> _Work required_
Filter this listing down to the lines that contain the word "which", and copy them.

+ + +

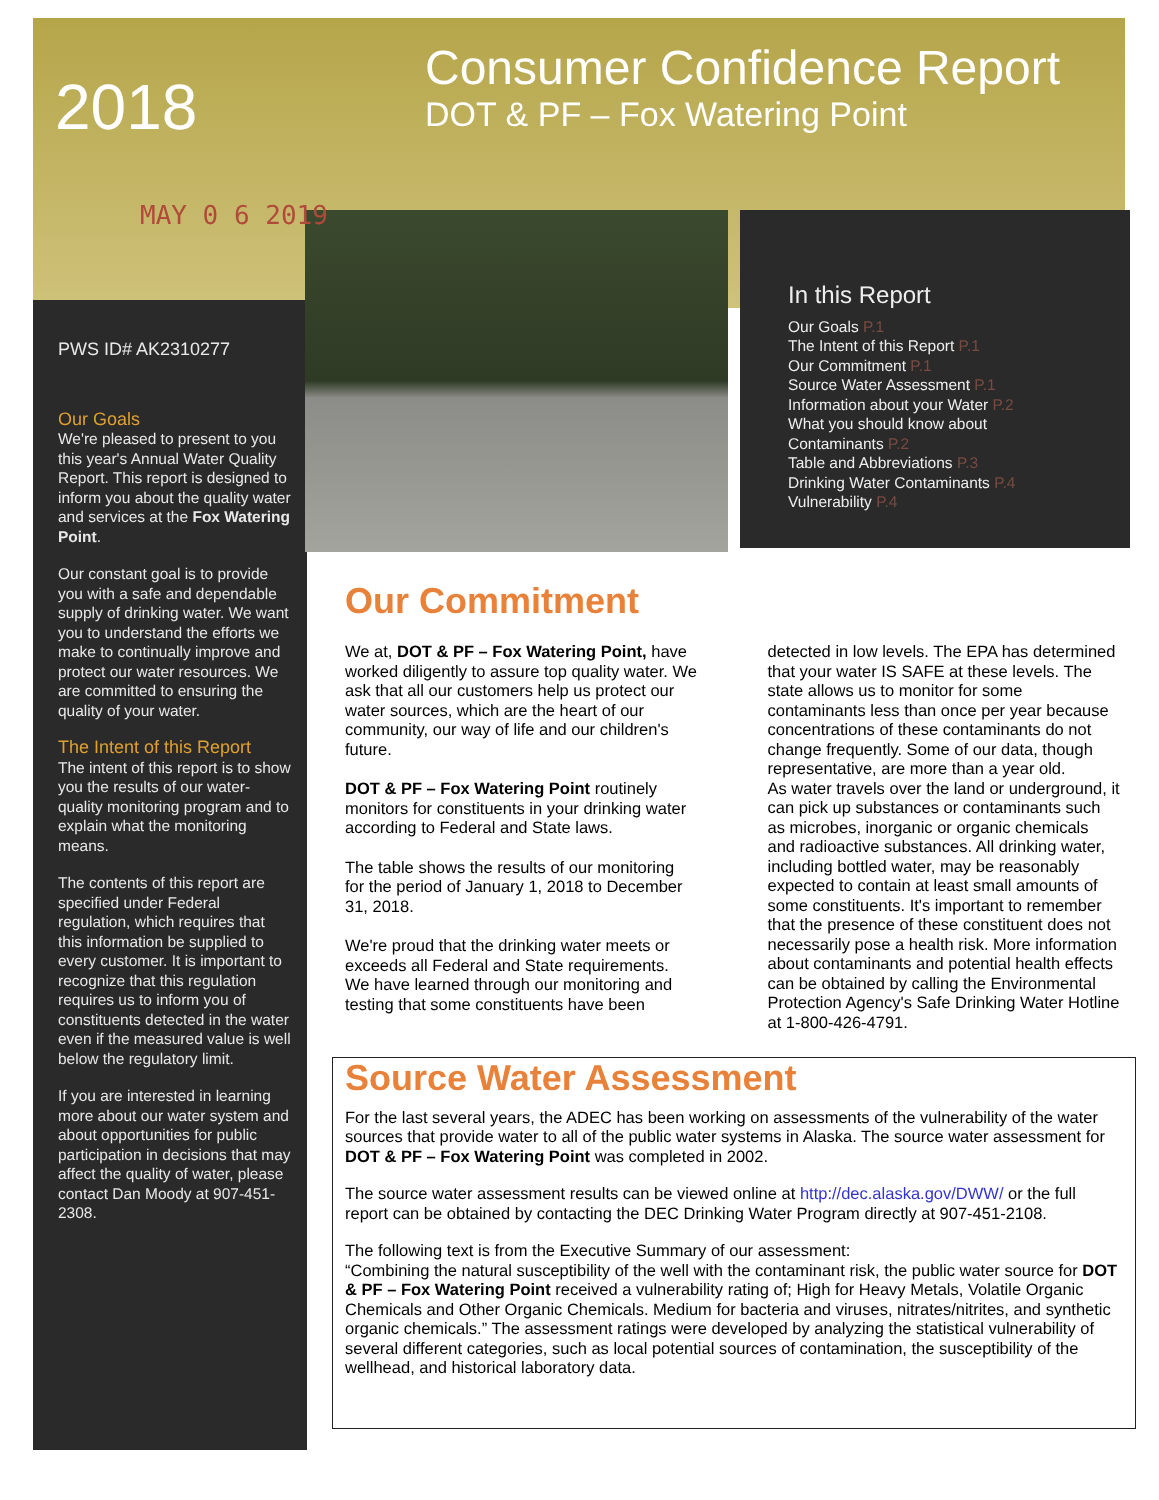Consumer Confidence Report
DOT & PF – Fox Watering Point
2018
MAY 0 6 2019
PWS ID# AK2310277
Our Goals
We're pleased to present to you this year's Annual Water Quality Report. This report is designed to inform you about the quality water and services at the Fox Watering Point.
Our constant goal is to provide you with a safe and dependable supply of drinking water. We want you to understand the efforts we make to continually improve and protect our water resources. We are committed to ensuring the quality of your water.
The Intent of this Report
The intent of this report is to show you the results of our water-quality monitoring program and to explain what the monitoring means.
The contents of this report are specified under Federal regulation, which requires that this information be supplied to every customer. It is important to recognize that this regulation requires us to inform you of constituents detected in the water even if the measured value is well below the regulatory limit.
If you are interested in learning more about our water system and about opportunities for public participation in decisions that may affect the quality of water, please contact Dan Moody at 907-451-2308.
In this Report
Our Goals P.1
The Intent of this Report P.1
Our Commitment P.1
Source Water Assessment P.1
Information about your Water P.2
What you should know about
Contaminants P.2
Table and Abbreviations P.3
Drinking Water Contaminants P.4
Vulnerability P.4
Our Commitment
We at, DOT & PF – Fox Watering Point, have worked diligently to assure top quality water. We ask that all our customers help us protect our water sources, which are the heart of our community, our way of life and our children's future.
DOT & PF – Fox Watering Point routinely monitors for constituents in your drinking water according to Federal and State laws.
The table shows the results of our monitoring for the period of January 1, 2018 to December 31, 2018.
We're proud that the drinking water meets or exceeds all Federal and State requirements. We have learned through our monitoring and testing that some constituents have been detected in low levels. The EPA has determined that your water IS SAFE at these levels. The state allows us to monitor for some contaminants less than once per year because concentrations of these contaminants do not change frequently. Some of our data, though representative, are more than a year old.
As water travels over the land or underground, it can pick up substances or contaminants such as microbes, inorganic or organic chemicals and radioactive substances. All drinking water, including bottled water, may be reasonably expected to contain at least small amounts of some constituents. It's important to remember that the presence of these constituent does not necessarily pose a health risk. More information about contaminants and potential health effects can be obtained by calling the Environmental Protection Agency's Safe Drinking Water Hotline at 1-800-426-4791.
Source Water Assessment
For the last several years, the ADEC has been working on assessments of the vulnerability of the water sources that provide water to all of the public water systems in Alaska. The source water assessment for DOT & PF – Fox Watering Point was completed in 2002.
The source water assessment results can be viewed online at http://dec.alaska.gov/DWW/ or the full report can be obtained by contacting the DEC Drinking Water Program directly at 907-451-2108.
The following text is from the Executive Summary of our assessment:
“Combining the natural susceptibility of the well with the contaminant risk, the public water source for DOT & PF – Fox Watering Point received a vulnerability rating of; High for Heavy Metals, Volatile Organic Chemicals and Other Organic Chemicals. Medium for bacteria and viruses, nitrates/nitrites, and synthetic organic chemicals.” The assessment ratings were developed by analyzing the statistical vulnerability of several different categories, such as local potential sources of contamination, the susceptibility of the wellhead, and historical laboratory data.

+ + +

> _Output_
The contents of this report are specified under Federal regulation, which requires that this information be supplied to every customer. It is important to recognize that this regulation requires us to inform you of constituents detected in the water even if the measured value is well below the regulatory limit.
We at, DOT & PF – Fox Watering Point, have worked diligently to assure top quality water. We ask that all our customers help us protect our water sources, which are the heart of our community, our way of life and our children's future.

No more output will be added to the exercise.